How much is your apartment building worth? Lucro uses AI to find out

by Andreas Rekdal
March 20, 2018
lucro chicago tech company
image via lucro

In real estate, every deal is a creature of its own.

The value of two seemingly similar buildings can fluctuate based on occupancy, maintenance upkeep and financial history, as well as the cost of funding the deal. To protect themselves against making less-than-savvy investments, real estate companies hire consultants to crunch the numbers for each deal by hand.

Lucro, a Chicago real estate technology company founded by one of those consultants, wants them to rely on artificial intelligence instead.

“I helped my clients deploy over $2 billion in debt and equity across 10 different countries, all working in Excel,” said founder and CEO Brian Axline. “The technologist in me felt like that was a crazy system. I spent half my time fixing errors caused by others while collaborating. The other half, I spent defending the models we had built. It slowed down every single deal.”

After researching more efficient tools to use for his job and realizing there were none, Axline, who has a background in mathematics and finance, decided to teach himself to code and build a prototype on his own.
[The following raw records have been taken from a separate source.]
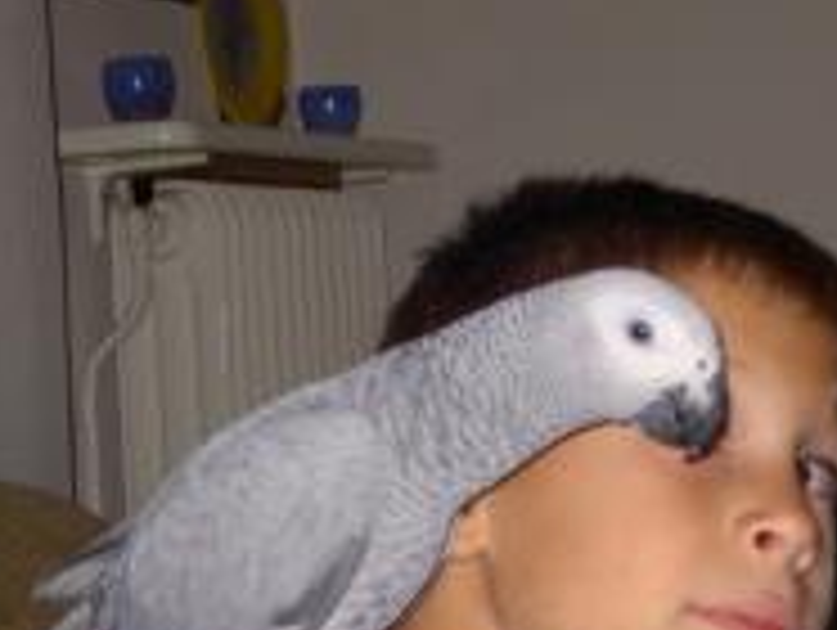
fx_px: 3123
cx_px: 459
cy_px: 508
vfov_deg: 11.5
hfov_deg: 15.3
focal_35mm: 129
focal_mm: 9.9
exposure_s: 1/100
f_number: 3.8
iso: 50
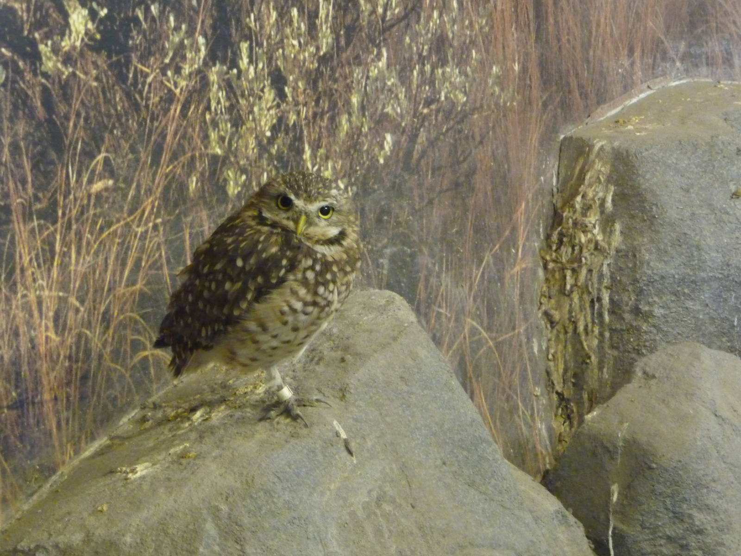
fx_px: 3018
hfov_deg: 14.0
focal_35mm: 141
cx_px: 370
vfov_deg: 10.5
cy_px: 278
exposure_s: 1/6
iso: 800
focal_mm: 24.1
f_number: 4.8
Lucro uses machine learning to process and analyze a building’s financials and operating history, in turn using that information to generate financial models. Its algorithms also double check financials for inconsistencies, miscategorizations and anything else out of the ordinary — for instance, if an accounting error or major one-time expense might have skewed the numbers.

From there, users can share models with potential partners, who can make tweaks based on factors like financing, deal structure and improvements that can make a building more attractive to renters.

This analysis, said Axline, is usually done by hand, line by line, placing a limit on the number of deals a company can consider in any given time period.

The upshot is that Lucro lets real estate developers close deals faster without skimping on due diligence. As the platform is exposed to more data about past and prospective deals, it can also become more sophisticated in its predictions.

One of Lucro’s biggest differentiators, said Axline, is its ability to adjust financial models based on nuances in deal structures. Doing so without overwhelming less sophisticated users, he said, has been one of his team’s biggest challenges.

“There’s a wide variety of financial sophistication in the real estate world,” said Axline. “Some people just want to do back-of-the envelope calculations, and you have to get the complexity out of their way. But some users have Wall Street experience and want every single option available.”

Founded in 2015, Lucro currently has a team of eight full-time employees, primarily engineers. The startup is headquartered in Chicago, where its engineering team sits, with a small data team in Cambridge, MA.